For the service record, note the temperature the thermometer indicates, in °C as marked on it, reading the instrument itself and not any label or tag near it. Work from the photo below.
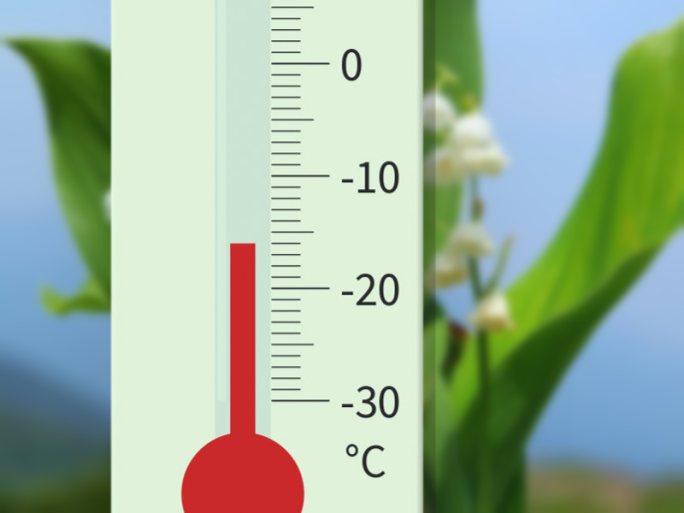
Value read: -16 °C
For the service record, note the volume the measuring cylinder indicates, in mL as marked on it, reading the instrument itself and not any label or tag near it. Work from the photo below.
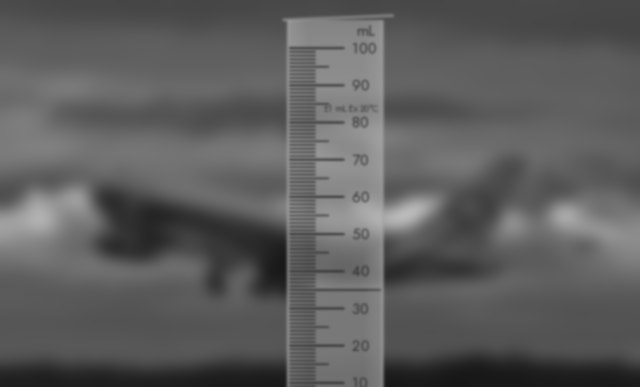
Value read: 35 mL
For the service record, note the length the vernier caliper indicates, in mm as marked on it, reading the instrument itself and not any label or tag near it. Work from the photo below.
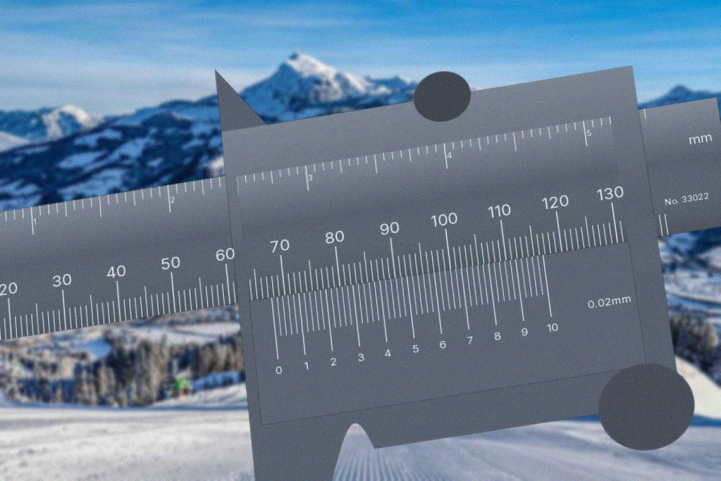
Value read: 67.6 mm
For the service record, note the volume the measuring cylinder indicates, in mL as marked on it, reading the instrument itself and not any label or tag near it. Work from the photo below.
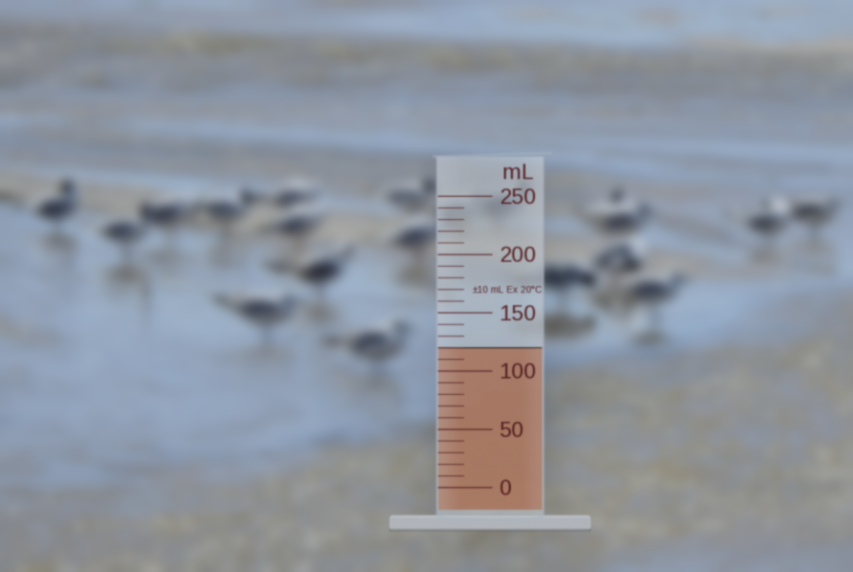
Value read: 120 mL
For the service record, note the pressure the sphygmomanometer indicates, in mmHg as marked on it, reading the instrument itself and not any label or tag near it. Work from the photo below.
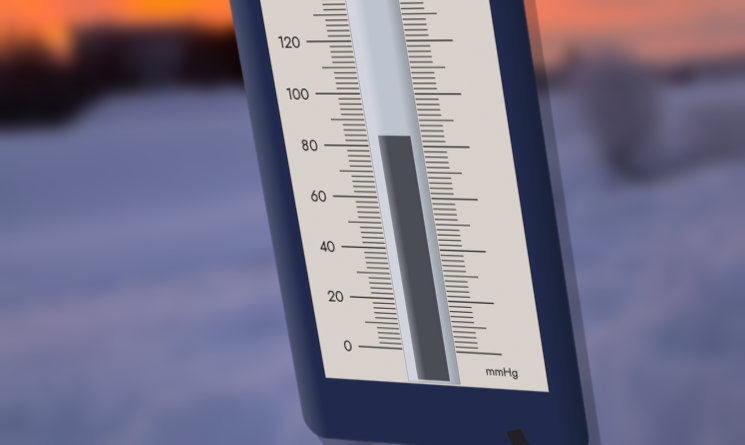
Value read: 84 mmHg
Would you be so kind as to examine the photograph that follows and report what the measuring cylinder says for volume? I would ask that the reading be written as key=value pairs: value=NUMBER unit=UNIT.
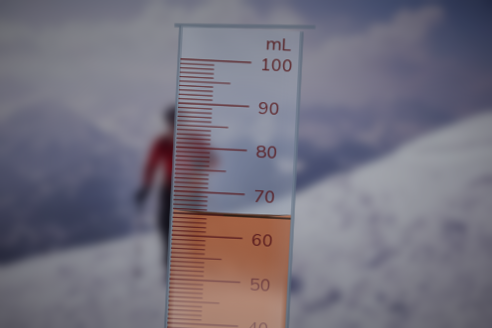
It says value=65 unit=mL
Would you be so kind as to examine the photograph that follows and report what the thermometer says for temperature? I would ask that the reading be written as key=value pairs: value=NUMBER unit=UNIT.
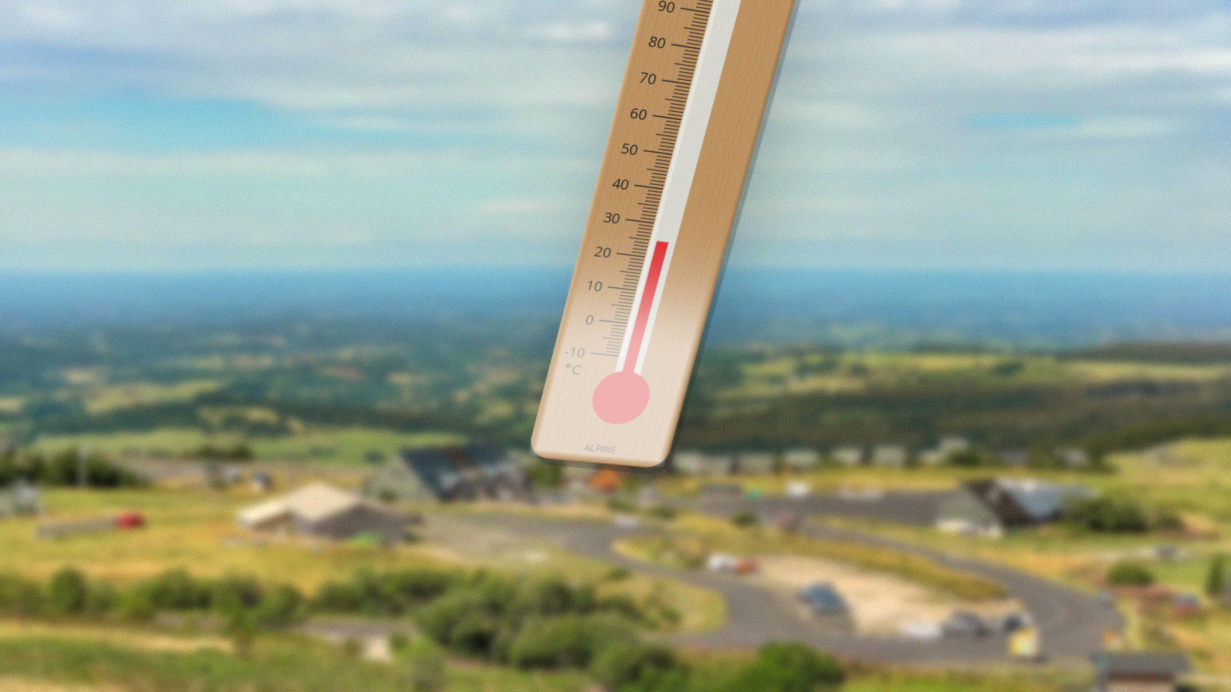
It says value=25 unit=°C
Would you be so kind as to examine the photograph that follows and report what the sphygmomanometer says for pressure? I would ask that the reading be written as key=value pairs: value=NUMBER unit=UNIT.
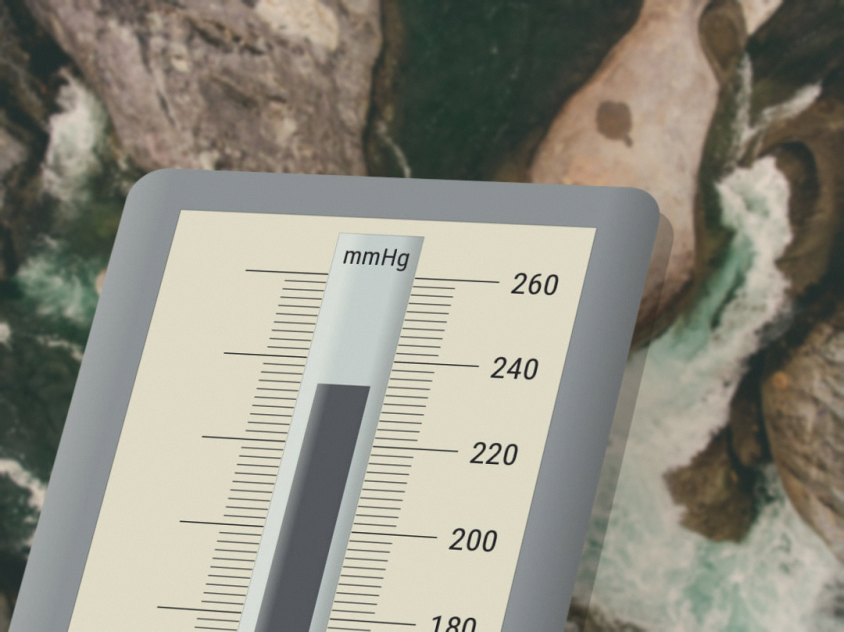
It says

PROBLEM STATEMENT:
Write out all the entries above again, with "service record" changed to "maintenance log" everywhere and nothing else altered. Leave the pictures out.

COMPLETED EXERCISE:
For the maintenance log, note the temperature the thermometer indicates, in °C as marked on it, reading the instrument itself and not any label or tag near it. Work from the photo below.
Value read: -16 °C
For the maintenance log, note the volume the measuring cylinder indicates, in mL as marked on it, reading the instrument itself and not any label or tag near it. Work from the photo below.
Value read: 35 mL
For the maintenance log, note the length the vernier caliper indicates, in mm as marked on it, reading the instrument itself and not any label or tag near it. Work from the photo below.
Value read: 67.6 mm
For the maintenance log, note the volume the measuring cylinder indicates, in mL as marked on it, reading the instrument itself and not any label or tag near it. Work from the photo below.
Value read: 120 mL
For the maintenance log, note the pressure the sphygmomanometer indicates, in mmHg as marked on it, reading the instrument itself and not any label or tag near it. Work from the photo below.
Value read: 84 mmHg
Would you be so kind as to examine the photograph that follows and report what the measuring cylinder says for volume? I would ask that the reading be written as key=value pairs: value=NUMBER unit=UNIT.
It says value=65 unit=mL
Would you be so kind as to examine the photograph that follows and report what the thermometer says for temperature? I would ask that the reading be written as key=value pairs: value=NUMBER unit=UNIT.
It says value=25 unit=°C
Would you be so kind as to examine the photograph that follows and report what the sphygmomanometer says for pressure? I would ask that the reading be written as key=value pairs: value=NUMBER unit=UNIT.
It says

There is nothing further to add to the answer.